# Spokane or Coeur d'Alene Area



## JustinRobinsREO (Jan 2, 2013)

Anyone from either of those two areas? If so, what could one expect for average snow fall during a normal winter and an above average winter. Trying to figure places to live.


----------



## Gray Wolf (Jan 25, 2013)

Betrer to ask which city does better at snow removal?


----------



## JustinRobinsREO (Jan 2, 2013)

Haha very true.


----------



## vintage farm (Apr 8, 2013)

I saw your message and never had time to respond.
You can find average temperatures and precipitation amounts on some of the weather websites. I used these and compared this area with my previous home to get an idea of the differences.
That said, there is a wide variation in snowfall in that area. For example, several years ago we had a very heavy snowfall during a 24-hour period (record breaking).
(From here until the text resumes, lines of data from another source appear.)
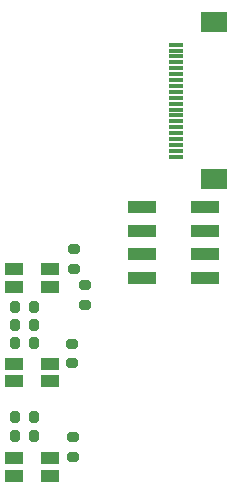
<source format=gbr>
%TF.GenerationSoftware,KiCad,Pcbnew,6.99.0-1.20221101gitf80c150.fc36*%
%TF.CreationDate,2022-11-27T20:33:09+00:00*%
%TF.ProjectId,bugg-led-r4,62756767-2d6c-4656-942d-72342e6b6963,rev?*%
%TF.SameCoordinates,Original*%
%TF.FileFunction,Paste,Bot*%
%TF.FilePolarity,Positive*%
%FSLAX46Y46*%
G04 Gerber Fmt 4.6, Leading zero omitted, Abs format (unit mm)*
G04 Created by KiCad (PCBNEW 6.99.0-1.20221101gitf80c150.fc36) date 2022-11-27 20:33:09*
%MOMM*%
%LPD*%
G01*
G04 APERTURE LIST*
G04 Aperture macros list*
%AMRoundRect*
0 Rectangle with rounded corners*
0 $1 Rounding radius*
0 $2 $3 $4 $5 $6 $7 $8 $9 X,Y pos of 4 corners*
0 Add a 4 corners polygon primitive as box body*
4,1,4,$2,$3,$4,$5,$6,$7,$8,$9,$2,$3,0*
0 Add four circle primitives for the rounded corners*
1,1,$1+$1,$2,$3*
1,1,$1+$1,$4,$5*
1,1,$1+$1,$6,$7*
1,1,$1+$1,$8,$9*
0 Add four rect primitives between the rounded corners*
20,1,$1+$1,$2,$3,$4,$5,0*
20,1,$1+$1,$4,$5,$6,$7,0*
20,1,$1+$1,$6,$7,$8,$9,0*
20,1,$1+$1,$8,$9,$2,$3,0*%
G04 Aperture macros list end*
%ADD10RoundRect,0.200000X0.200000X0.275000X-0.200000X0.275000X-0.200000X-0.275000X0.200000X-0.275000X0*%
%ADD11RoundRect,0.200000X-0.275000X0.200000X-0.275000X-0.200000X0.275000X-0.200000X0.275000X0.200000X0*%
%ADD12R,1.500000X1.100000*%
%ADD13R,2.350000X1.000000*%
%ADD14R,1.300000X0.300000*%
%ADD15R,2.200000X1.800000*%
G04 APERTURE END LIST*
D10*
%TO.C,R206*%
X175000Y-28400000D03*
X-1475000Y-28400000D03*
%TD*%
D11*
%TO.C,R203*%
X3450000Y-28475000D03*
X3450000Y-30125000D03*
%TD*%
D10*
%TO.C,R209*%
X175000Y-26800000D03*
X-1475000Y-26800000D03*
%TD*%
D12*
%TO.C,LED203*%
X-1499999Y-31749999D03*
X1499999Y-31749999D03*
X1499999Y-30249999D03*
X-1499999Y-30249999D03*
%TD*%
D13*
%TO.C,J201*%
X9324999Y-8999999D03*
X14674999Y-8999999D03*
X9324999Y-10999999D03*
X14674999Y-10999999D03*
X9324999Y-12999999D03*
X14674999Y-12999999D03*
X9324999Y-14999999D03*
X14674999Y-14999999D03*
%TD*%
D11*
%TO.C,R201*%
X3550000Y-12575000D03*
X3550000Y-14225000D03*
%TD*%
D12*
%TO.C,LED202*%
X-1499999Y-23749999D03*
X1499999Y-23749999D03*
X1499999Y-22249999D03*
X-1499999Y-22249999D03*
%TD*%
D10*
%TO.C,R205*%
X175000Y-20500000D03*
X-1475000Y-20500000D03*
%TD*%
D11*
%TO.C,R202*%
X3350000Y-20575000D03*
X3350000Y-22225000D03*
%TD*%
D12*
%TO.C,LED201*%
X-1499999Y-15749999D03*
X1499999Y-15749999D03*
X1499999Y-14249999D03*
X-1499999Y-14249999D03*
%TD*%
D10*
%TO.C,R208*%
X175000Y-19000000D03*
X-1475000Y-19000000D03*
%TD*%
D11*
%TO.C,R204*%
X4450000Y-15625000D03*
X4450000Y-17275000D03*
%TD*%
D10*
%TO.C,R207*%
X175000Y-17450000D03*
X-1475000Y-17450000D03*
%TD*%
D14*
%TO.C,J202*%
X12149999Y4749999D03*
X12149999Y4249999D03*
X12149999Y3749999D03*
X12149999Y3249999D03*
X12149999Y2749999D03*
X12149999Y2249999D03*
X12149999Y1749999D03*
X12149999Y1249999D03*
X12149999Y749999D03*
X12149999Y249999D03*
X12149999Y-249999D03*
X12149999Y-749999D03*
X12149999Y-1249999D03*
X12149999Y-1749999D03*
X12149999Y-2249999D03*
X12149999Y-2749999D03*
X12149999Y-3249999D03*
X12149999Y-3749999D03*
X12149999Y-4249999D03*
X12149999Y-4749999D03*
D15*
X15399999Y6649999D03*
X15399999Y-6649999D03*
%TD*%
M02*

</source>
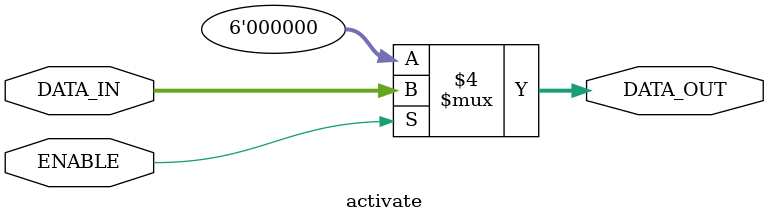
<source format=v>
module activate (DATA_IN,DATA_OUT,ENABLE);
input[5:0] DATA_IN;
input ENABLE;
output[5:0] DATA_OUT;
reg[5:0] DATA_OUT;
always @(*)begin
	if(ENABLE == 1)
		DATA_OUT = DATA_IN;
	else
		DATA_OUT = 0;
end
endmodule
</source>
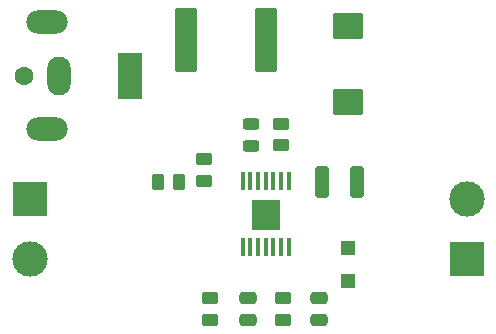
<source format=gts>
%TF.GenerationSoftware,KiCad,Pcbnew,7.0.5-1.fc38*%
%TF.CreationDate,2023-07-21T11:59:43-04:00*%
%TF.ProjectId,driver-v0,64726976-6572-42d7-9630-2e6b69636164,rev?*%
%TF.SameCoordinates,Original*%
%TF.FileFunction,Soldermask,Top*%
%TF.FilePolarity,Negative*%
%FSLAX46Y46*%
G04 Gerber Fmt 4.6, Leading zero omitted, Abs format (unit mm)*
G04 Created by KiCad (PCBNEW 7.0.5-1.fc38) date 2023-07-21 11:59:43*
%MOMM*%
%LPD*%
G01*
G04 APERTURE LIST*
G04 Aperture macros list*
%AMRoundRect*
0 Rectangle with rounded corners*
0 $1 Rounding radius*
0 $2 $3 $4 $5 $6 $7 $8 $9 X,Y pos of 4 corners*
0 Add a 4 corners polygon primitive as box body*
4,1,4,$2,$3,$4,$5,$6,$7,$8,$9,$2,$3,0*
0 Add four circle primitives for the rounded corners*
1,1,$1+$1,$2,$3*
1,1,$1+$1,$4,$5*
1,1,$1+$1,$6,$7*
1,1,$1+$1,$8,$9*
0 Add four rect primitives between the rounded corners*
20,1,$1+$1,$2,$3,$4,$5,0*
20,1,$1+$1,$4,$5,$6,$7,0*
20,1,$1+$1,$6,$7,$8,$9,0*
20,1,$1+$1,$8,$9,$2,$3,0*%
G04 Aperture macros list end*
%ADD10C,0.010000*%
%ADD11RoundRect,0.250000X0.450000X-0.262500X0.450000X0.262500X-0.450000X0.262500X-0.450000X-0.262500X0*%
%ADD12RoundRect,0.250000X-0.262500X-0.450000X0.262500X-0.450000X0.262500X0.450000X-0.262500X0.450000X0*%
%ADD13RoundRect,0.250000X-0.325000X-1.100000X0.325000X-1.100000X0.325000X1.100000X-0.325000X1.100000X0*%
%ADD14RoundRect,0.250000X-0.712500X-2.475000X0.712500X-2.475000X0.712500X2.475000X-0.712500X2.475000X0*%
%ADD15RoundRect,0.250000X-0.450000X0.262500X-0.450000X-0.262500X0.450000X-0.262500X0.450000X0.262500X0*%
%ADD16R,0.300000X1.600000*%
%ADD17R,1.200000X1.200000*%
%ADD18R,3.000000X3.000000*%
%ADD19C,3.000000*%
%ADD20RoundRect,0.243750X0.456250X-0.243750X0.456250X0.243750X-0.456250X0.243750X-0.456250X-0.243750X0*%
%ADD21RoundRect,0.250000X0.475000X-0.250000X0.475000X0.250000X-0.475000X0.250000X-0.475000X-0.250000X0*%
%ADD22C,1.600000*%
%ADD23R,2.000000X4.000000*%
%ADD24O,2.000000X3.300000*%
%ADD25O,3.500000X2.000000*%
%ADD26RoundRect,0.250000X1.025000X-0.875000X1.025000X0.875000X-1.025000X0.875000X-1.025000X-0.875000X0*%
G04 APERTURE END LIST*
%TO.C,U1*%
D10*
X151155000Y-118980000D02*
X148845000Y-118980000D01*
X148845000Y-116520000D01*
X151155000Y-116520000D01*
X151155000Y-118980000D01*
G36*
X151155000Y-118980000D02*
G01*
X148845000Y-118980000D01*
X148845000Y-116520000D01*
X151155000Y-116520000D01*
X151155000Y-118980000D01*
G37*
%TD*%
D11*
%TO.C,R3*%
X145250000Y-126662500D03*
X145250000Y-124837500D03*
%TD*%
D12*
%TO.C,R1*%
X140837500Y-115000000D03*
X142662500Y-115000000D03*
%TD*%
D13*
%TO.C,C3*%
X154775000Y-115000000D03*
X157725000Y-115000000D03*
%TD*%
D14*
%TO.C,F1*%
X143212500Y-103000000D03*
X149987500Y-103000000D03*
%TD*%
D15*
%TO.C,R5*%
X144750000Y-113087500D03*
X144750000Y-114912500D03*
%TD*%
D16*
%TO.C,U1*%
X148050000Y-120550000D03*
X148700000Y-120550000D03*
X149350000Y-120550000D03*
X150000000Y-120550000D03*
X150650000Y-120550000D03*
X151300000Y-120550000D03*
X151950000Y-120550000D03*
X151950000Y-114950000D03*
X151300000Y-114950000D03*
X150650000Y-114950000D03*
X150000000Y-114950000D03*
X149350000Y-114950000D03*
X148700000Y-114950000D03*
X148050000Y-114950000D03*
%TD*%
D17*
%TO.C,D2*%
X157000000Y-120600000D03*
X157000000Y-123400000D03*
%TD*%
D18*
%TO.C,J2*%
X130000000Y-116460000D03*
D19*
X130000000Y-121540000D03*
%TD*%
D20*
%TO.C,D1*%
X148750000Y-111937500D03*
X148750000Y-110062500D03*
%TD*%
D21*
%TO.C,C4*%
X148500000Y-126700000D03*
X148500000Y-124800000D03*
%TD*%
D11*
%TO.C,R2*%
X151500000Y-126662500D03*
X151500000Y-124837500D03*
%TD*%
D22*
%TO.C,J3*%
X129500000Y-106000000D03*
D23*
X138500000Y-106000000D03*
D24*
X132500000Y-106000000D03*
D25*
X131500000Y-101500000D03*
X131500000Y-110500000D03*
%TD*%
D11*
%TO.C,R4*%
X151250000Y-111912500D03*
X151250000Y-110087500D03*
%TD*%
D21*
%TO.C,C5*%
X154500000Y-126700000D03*
X154500000Y-124800000D03*
%TD*%
D18*
%TO.C,J1*%
X167000000Y-121500000D03*
D19*
X167000000Y-116420000D03*
%TD*%
D26*
%TO.C,C1*%
X157000000Y-108200000D03*
X157000000Y-101800000D03*
%TD*%
M02*

</source>
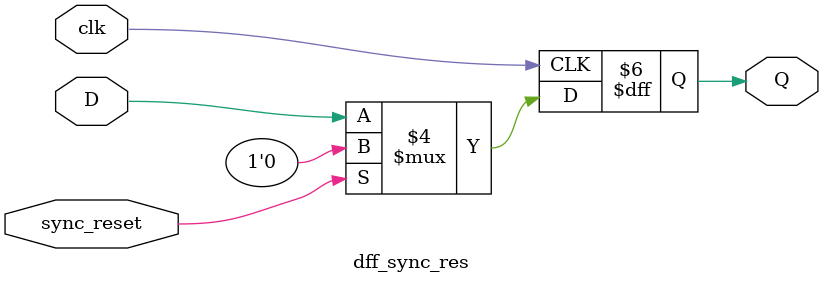
<source format=v>
module dff_sync_res(D, clk, sync_reset, Q);
    input D;
    input clk;
    input sync_reset;
    output reg Q;

    // Your code goes here.  DO NOT change anything that is already given! Otherwise, you will not be able to pass the tests!

    always @(posedge clk)
    begin
        
        if(sync_reset == 1'b1)
            Q <= 1'b0;

        else
            Q <= D;
    end


endmodule 
</source>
Spokane had 19 inches of snow in 24 hours, Coeur d'Alene had 25 inches and Athol (north of Coeur d'Alene about 20 miles) had 34 inches. I lived in Athol at the time. By the next day, all the main roads were cleared. If you live in the city, snow removal is more of an issue because there is limited place to put the snow.
The year before that we broke 100-year records for seasonal snowfall. We had over 175 inches of snow in Athol. Again, somewhat less in CDA and Spokane. I have lived here for 10 years and those were the only 2 years with a lot of snow. Those two years are not "normal".
If you are on a bus route, your road will be plowed pretty early in the morning. A year ago we moved to a rural area west of Spokane. Less snow than Athol, more snow than Spokane. We are WAY out on a gravel road and they still plow by about 8 a.m.
If you are still considering a move, let me know and I can provide more information.


----------